Took It All Down

Written in Spring 2013

We play this game, Mia and I. The swing set is in the corner of this pristine backyard, close to the flat wooden fence that’s covered in vines. The vines are the neighbor’s, I suppose. They’ve grown up and over and are leaking down over these flat wooden boards, and we’ve taken them captive now. We swing and the old play set creaks and groans because we’ve long outgrown slide and sandbox and our feet hit the wood chips when we try the monkey bars. We’re too big. But we swing and we play this game.

The rules are simple, really. One leaf, one little slip on this vine of green, is marked with the Sharpie Mia’s borrowed from the kitchen drawer. You’ve got three tries, three attempts, to grab the marked leaf. Three swings on this old swing set. That’s the premise. That’s the game. We added more rules as we grew older. Now there are points and scores and stipulations we’ve incorporated into this backyard swing set game. And the dog across the fence barks because he can hear us yelling and laughing, and our feet swing high over the fence with every leaf-grabbing attempt, and the other cousins, the other kids, they’re somewhere else. They’re too old for the swing set. We’re all too old for the swing set.
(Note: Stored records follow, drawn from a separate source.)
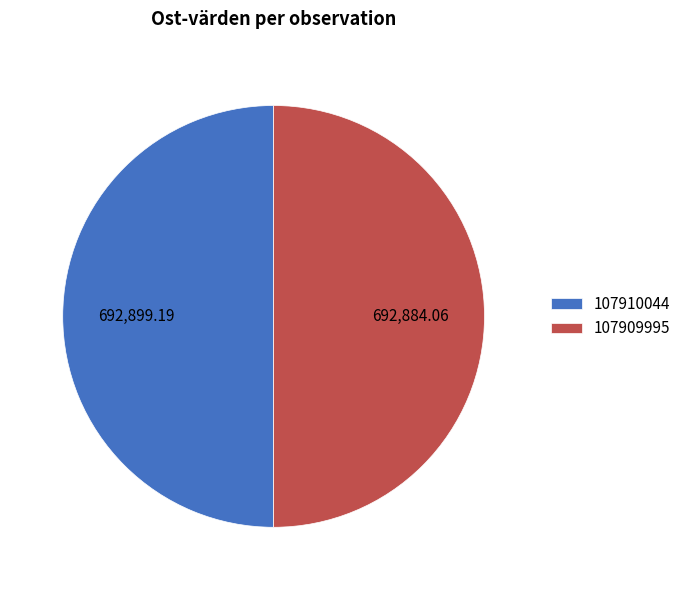

The 107910044 slice represents 40% of the pie. True or false?

False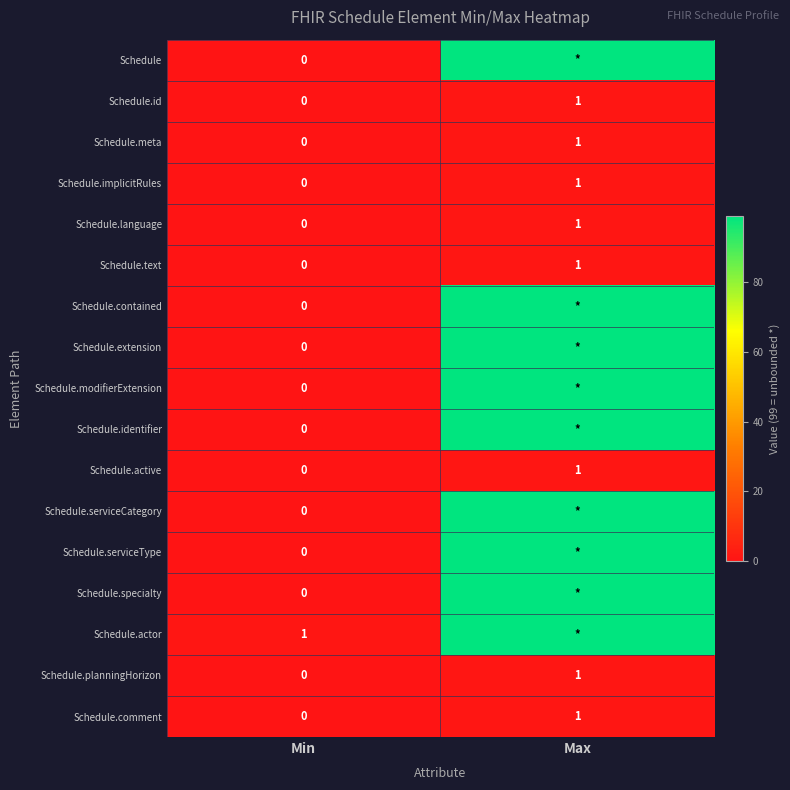

How many distinct data groups are displayed?

17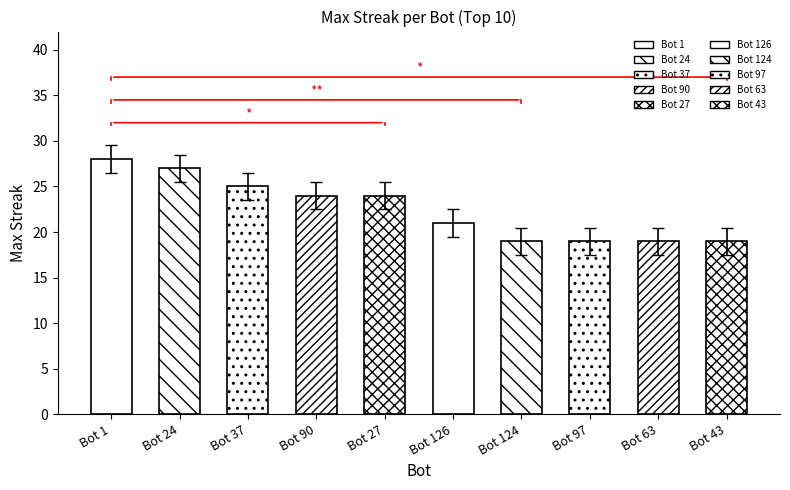

Rank the categories by value from lowest to highest.

Bot 124, Bot 97, Bot 63, Bot 43, Bot 126, Bot 90, Bot 27, Bot 37, Bot 24, Bot 1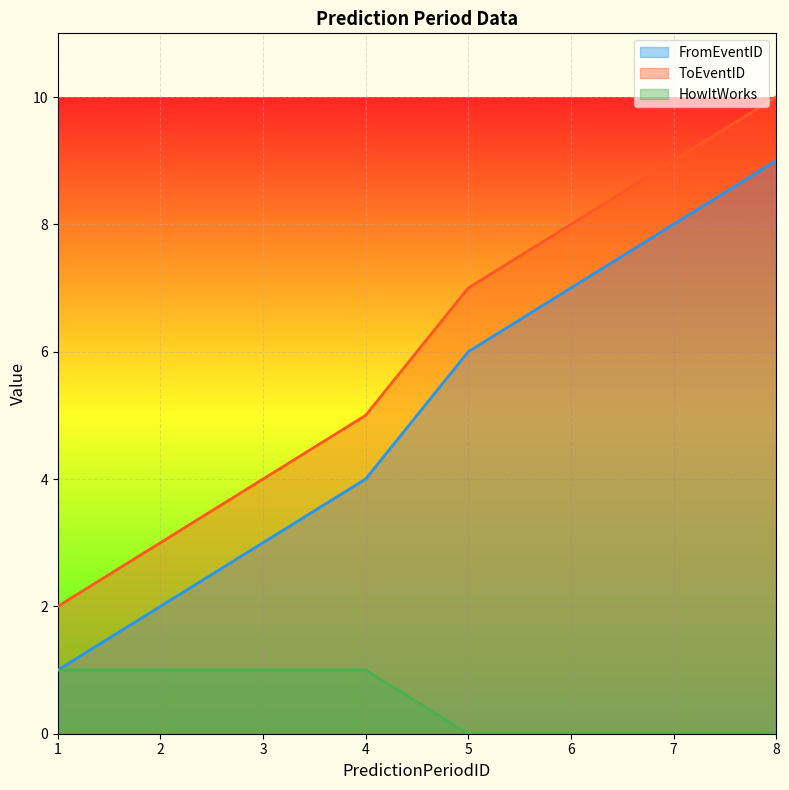

True or false: FromEventID and HowItWorks cross at least once.

False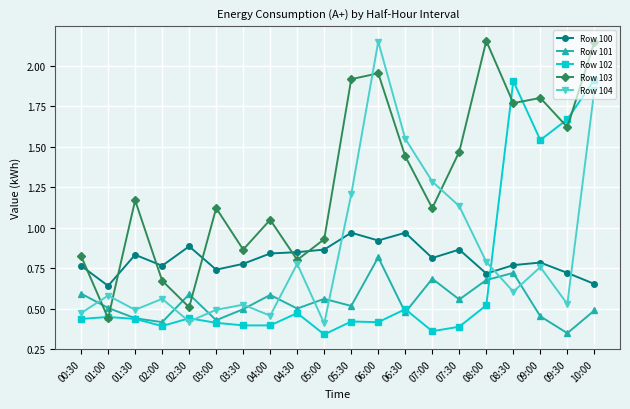

What are all the series names shown in the legend?

Row 100, Row 101, Row 102, Row 103, Row 104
But the swing set is gone now. Just a year ago they took it all apart like they put it all together when Mia wore my hand me down dress, bare preschool feet on hot backyard patio. They took it all down and gave it to someone else, someone not too old for a backyard swing set. And years before, when Mia was an angel-eyed toddler that I tried so hard to hold in my child arms, our great grandmother passed away. And we went to the little house, the little house that suddenly felt too big. We all went, and my mother and my grandparents worked, while I played alone in the back room.

They gave me a box of old cards. A shoe box of greeting cards that my great-grandmother had received. They saved the best ones, the near and the dear ones. And the other cards, well, they gave them to me. Eight years old, I sat on the sharp green carpet in that screened-in patio and I played with those cards. Cut them, colored them, organized them, created with them. And out in the living room, the bedroom, the kitchen, the mother and the grandparents, they took it all down. They packed and cleaned and boxed, and they took that little house right apart.